AIDSWEEKLY Plus, Monday, 27 October 1997
Daniel J. DeNoon, Senior Editor
Patients who simply add a protease inhibitor to existing anti-HIV drug regimens risk treatment failure, new studies suggest.
A report that more than half of real-world patients fail highly active antiretroviral therapy (HAART) was the most widely reported story from the American Society for Microbiology's 37th Interscience Conference on Antimicrobial Agents and Chemotherapy (ICAAC), held September 28 to October 1, 1997, in Toronto, Ontario, Canada.
But most media ignored data on why these failures occurred, and failed to report another ICAAC presentation showing that failure rates can be greatly reduced by switching other components of patients' treatment regimens at the same time protease inhibitors are added.
"Adding two potent drugs is important - not just adding two drugs," said New York University researcher Roy Gulick, who presented data from the latter study. "It's only recently been appreciated that you have to start the two new drugs at the same time."

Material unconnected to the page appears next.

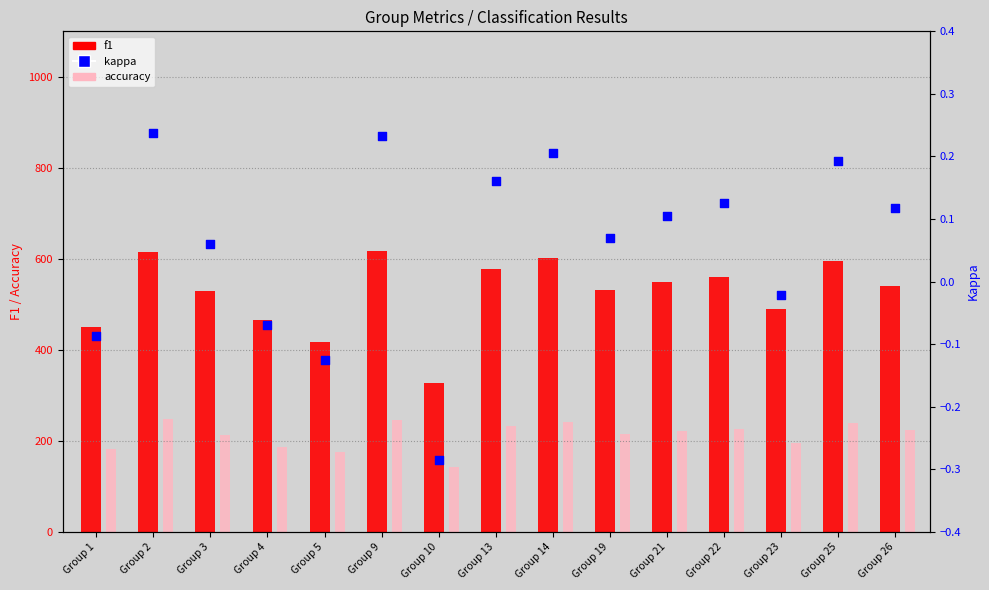

What are all the series names shown in the legend?

f1, accuracy, kappa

The Gulick et al. data came from a clinical trial in which 97 patients with a median 2.5 years of prior zidovudine (AZT) treatment received either concurrent or sequential triple therapy with indinavir (the Merck protease inhibitor, trade name Crixivan), AZT, and lamivudine (3TC).

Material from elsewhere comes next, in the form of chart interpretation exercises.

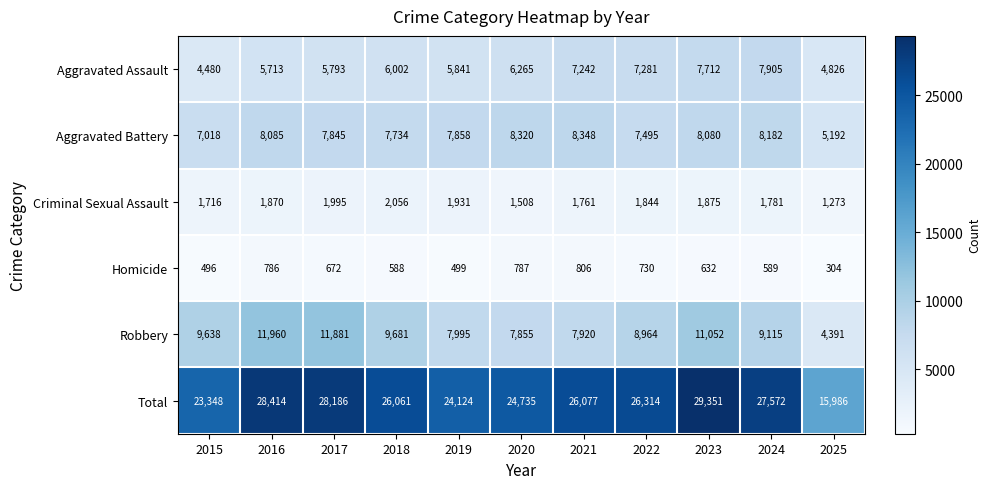

At which category does the chart reach its minimum across all series?

2025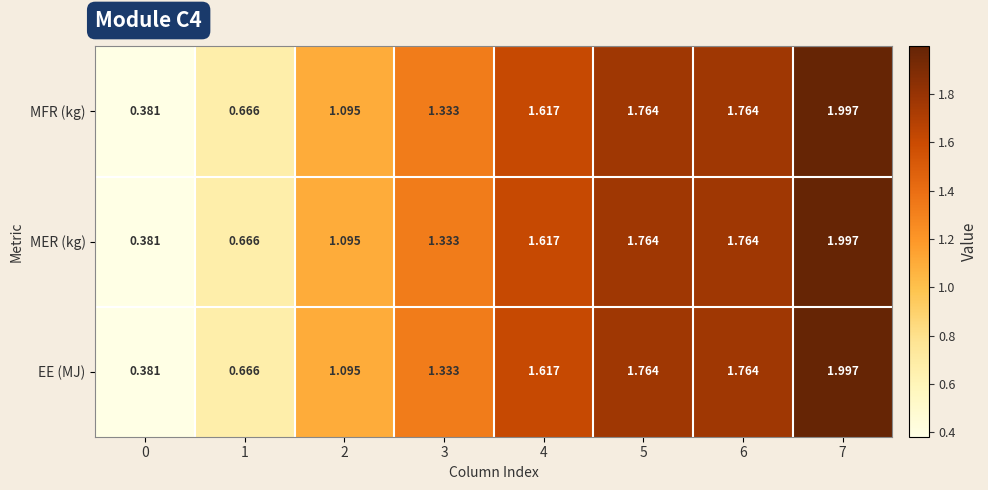

At how many categories does at least one series exceed 0?

8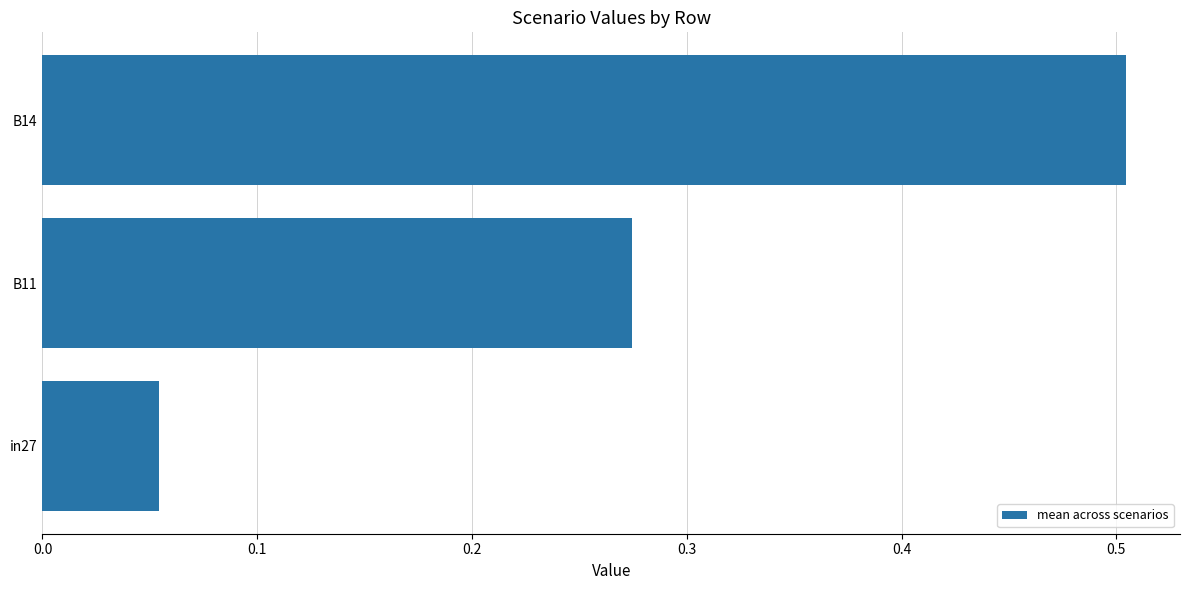

What is the difference between the maximum and minimum values?

0.5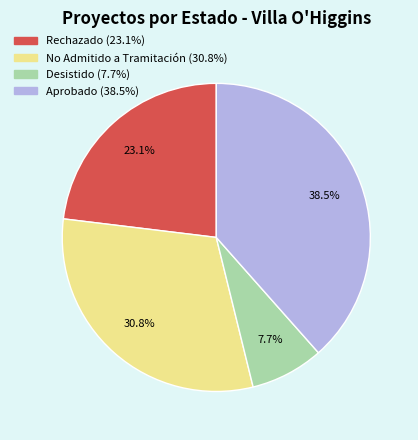

Which category has the biggest portion of the pie?

Aprobado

The first group of patients received the three-drug regimen from the outset, while the second group of patients switched to the triple combination after 24 to 52 weeks of treatment with AZT/3TC or indinavir alone.
Patients who began treatment with the two nucleoside analogs or with indinavir monotherapy had a high failure rate. About 60 percent of patients in these groups failed to achieve a viral load of less than 500 copies/mL after a switch to indinavir/AZT/3TC.
In contrast, 80 to 85 percent of patients originally receiving the three-drug regimen achieved a viral load of <500 copies/mL, and this success was sustained to the end of the two-year study period.
"There is a striking difference between concurrent and sequential triple-drug therapy," Gulick said. "Delayed, sequential triple-drug therapy achieves more modest antiretroviral effects."
Patients who originally received indinavir/AZT/3TC had continually increasing CD4 cell counts that after 100 weeks of treatment reached a median increase from baseline of 230 cells/mL. Patients with delayed triple-drug therapy had a smaller increase over baseline CD4 counts - about 100 cells/mL - that reached a plateau and did not continue to rise.
Gulick concluded that for patients who have received prior therapy with nucleoside-based reverse-transcriptase inhibitors, it is not enough simply to add a protease inhibitor to existing regimens. At the time a protease inhibitor is added, he said, at least one potent new reverse- transcriptase inhibitor should be added as well.
Confirmation of this data came from the more widely reported ICAAC presentation by Steven Deeks of the University of California, San Francisco, AIDS Program.
"Virologic failure to indinavir and ritonavir [the Abbott protease inhibitor, trade name Norvir] is more common in the primary care setting than that reported in controlled clinical trials," said Steven Deeks of the AIDS Program at the University of California, San Francisco.
Deeks spoke to a standing-room-only crowd during a late- breaker ICAAC abstract session.
"The efficacy of these drugs has not been studied in the real world," he said.
Deeks and colleagues therefore performed a retrospective chart review of all patients who received ritonavir or indinavir from March 1996 to March 1997 under the regular care of an experienced AIDS clinician. They defined treatment success as a viral load of less than 500 HIV copies/mL on the two most recent viral-load measurements using a branched DNA (bDNA) assay.
Of the 137 patients who completed at least 24 weeks of treatment, more than half (53 percent) had evidence of failure. The success rate of 47 percent dropped to only 33 percent in a more rigorous intent-to-treat analysis.
"Predictors of failure were low baseline CD4 count, high baseline viral load, prior nucleoside-analog therapy, failure to change nucleoside-analog therapy when indinavir or ritonavir was initiated, prior saquinavir therapy, and evidence of non-compliance or dose reduction noted in the medical records," Deeks reported.
Prior nucleoside-analog therapy increased the risk of failure by a factor of 10.1 (P= 0.007). A baseline CD4 count of less than 200 cells/mL increased failure risk by a factor of 7.4 (P= 0.009).
"A dramatic finding is that patients on at least eight weeks of suboptimal therapy were more likely to fail," Deeks said. "Patients with a clinical suspicion of non-compliance fared poorly."
The UCSF clinician predicted that earlier use of aggressive treatment strategies would increase their success rate, and said that his findings "essentially confirm" the Gulick et al. data.